Quantum Mechanics - Orthonormal Basis integration and Kronecker delta

Question

Given that this integral I'm trying to solve is $$\frac{2}{\pi}\sum^{\infty}_{l=0}\sum^{l}_{m=-l}\int_{r=0}^{\infty}\int_{k=0}^{\infty} R_{nl}(r)b_{lm}(k)j_{l}(kr)k^2 r^2 \int_{\theta = 0}^{\pi}\int_{\phi=0}^{2\pi} Y^*_{lm}(\theta,\phi)Y_{l'm'}(\theta, \phi)\sin\theta d\phi d\theta dkdr$$ where $R_{nl}(r)$ is the Radial Wave Solution of the Hamiltonian of the Hydrogen atom, $b_{lm}(k)$ is a spectral function that depends on $k$, $j_l(kr)$ is the Spherical Bessel Function and $Y_{lm}(\theta, \phi)$ is the Spherical Harmonics.

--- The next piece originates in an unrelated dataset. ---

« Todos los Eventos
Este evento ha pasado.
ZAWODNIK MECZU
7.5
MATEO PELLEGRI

Given the orthonormal relations of the Spherical Harmonics, the integral should technically then becomes $$\frac{2}{\pi}\sum^{\infty}_{l=0}\sum^{l}_{m=-l}\int_{r=0}^{\infty}\int_{k=0}^{\infty} R_{nl}(r)b_{lm}(k)j_{l}(kr)k^2 r^2 dkdr \delta_{ll'}\delta_{mm'}$$ I have a very simple question which is how does this integral usually proceed from here with the sums and Kronecker delta given that they are summing over two different indices, do the sums not just collapse to one term where $l=l'$ and $m=m'$?

Answer 1

They do indeed. Put another way: If you integrate a linear superposition of orthonormal basis functions with one of the basis functions, you get the coefficient of that basis function.